Visions and Revisions: RISD Museum show brings the past into the art of today
The Rhode Island School of Design, RISD for short, has an amazing museum, with a phenomenal collection of prints and drawings. Over the years the department of Prints and Drawings has also had the good fortune of being staffed by some of the best curatorial minds in the country. They have and continue to put together attractive and intelligent shows.
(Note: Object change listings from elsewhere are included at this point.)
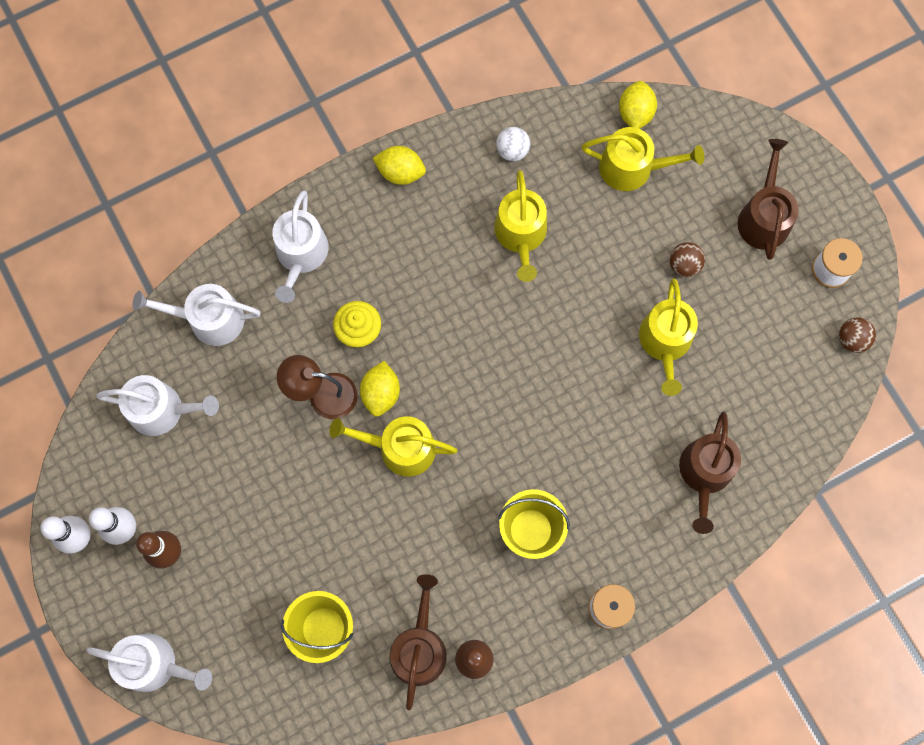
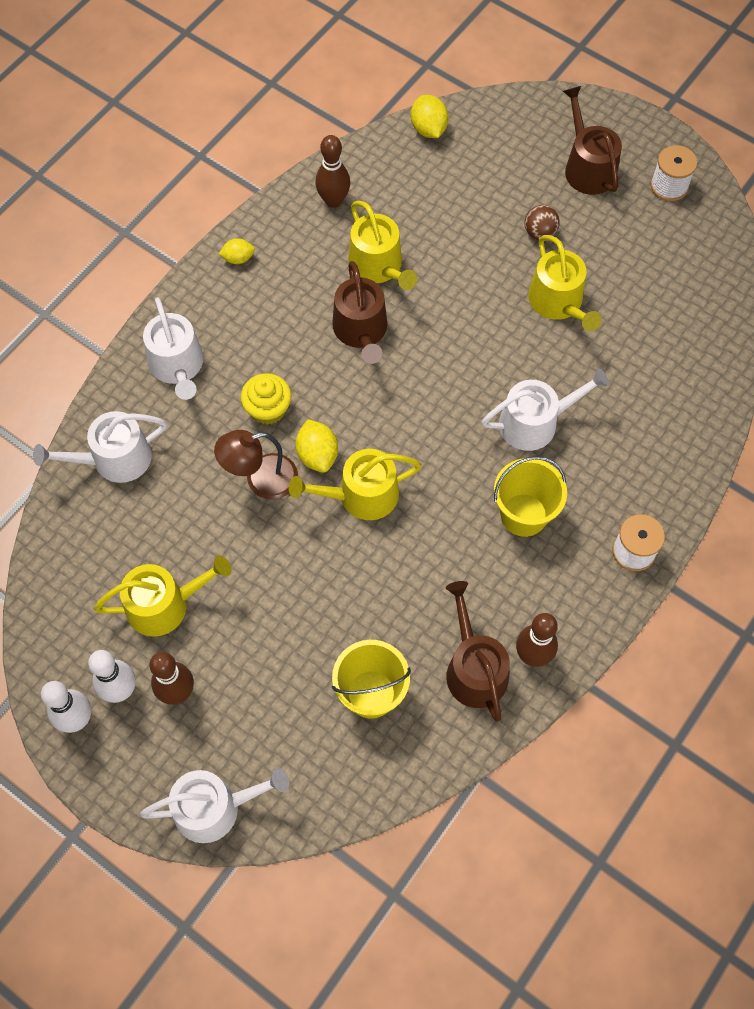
camera: 25 degrees left, 10 degrees down
white watering can [96,375,219,436] -> white watering can moved to [482,368,610,451]
yellow lemon [373,146,426,185] -> yellow lemon [219,238,255,264], size x0.65
white ball [496,127,530,161] -> brown bowling pin [315,135,350,208]
yellow watering can [582,127,704,191] -> yellow watering can moved to [94,556,232,637]
brown watering can [679,411,741,534] -> brown watering can moved to [332,261,387,364]
brown ball [839,317,876,353] -> none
Having departed in the last few years, and now both curators at the Cleveland Museum of Art, were Emily Peters and Britany Salsbury. Both left their mark on the department and curated some wonderfully innovative shows while there. Today the department is staffed by no less-talented people. Jan Howard heads the department, assisted by assistant curator Jamie Gabbarelli and curatorial fellow Anita Bateman.
This winter a show titled Visions and Revisions opened, and it runs through August 4th. The show is described as an attempt to “tell the story of the invention, reuse, and revival of traditional printmaking techniques throughout the history of that groundbreaking medium”. It focuses on both intaglio techniques, both line and grayscale. The techniques that are approached are engraving, mezzotint, etching and aquatint. The historic artists that are introducing these technical skills are respectively Martin Schongauer (1430-1491), Richard Earlom (1743-1822), Rembrandt van Rijn (1606-1669) and Francisco José de Goya y Lucientes (1746-1828).
The curators however, draw the contemporary public into this historic realm with artwork of today. An engraving by Andre Raftery, mezzotints by the likes of Carol Wax and Frederick Mershimer, and a color etching with aquatint by Katja Oxman are all contemporary examples of these same techniques being reused and reinvented.
While no Mesh artist is represented in this show, we could easily have seen etchings by the likes of Livio Ceschin, Nikki Barber or Bobbi Angell, a color mezzotint by Michel Estèbe or Jukka Vänttinen, a color aquatint by Christian Bozon or Anna Jeretic, or an aquatint by Hélène Bautista or Fumiko Takeda. These artists, while innovative, each in their own right, do find ideas and inspirations in the work of previous generations and different cultures. This reverence to the past is what enables them to intelligently interpret the world today in their art.
Nice work, RISD Museum! And if YOU are in Providence these coming months, don’t miss this show.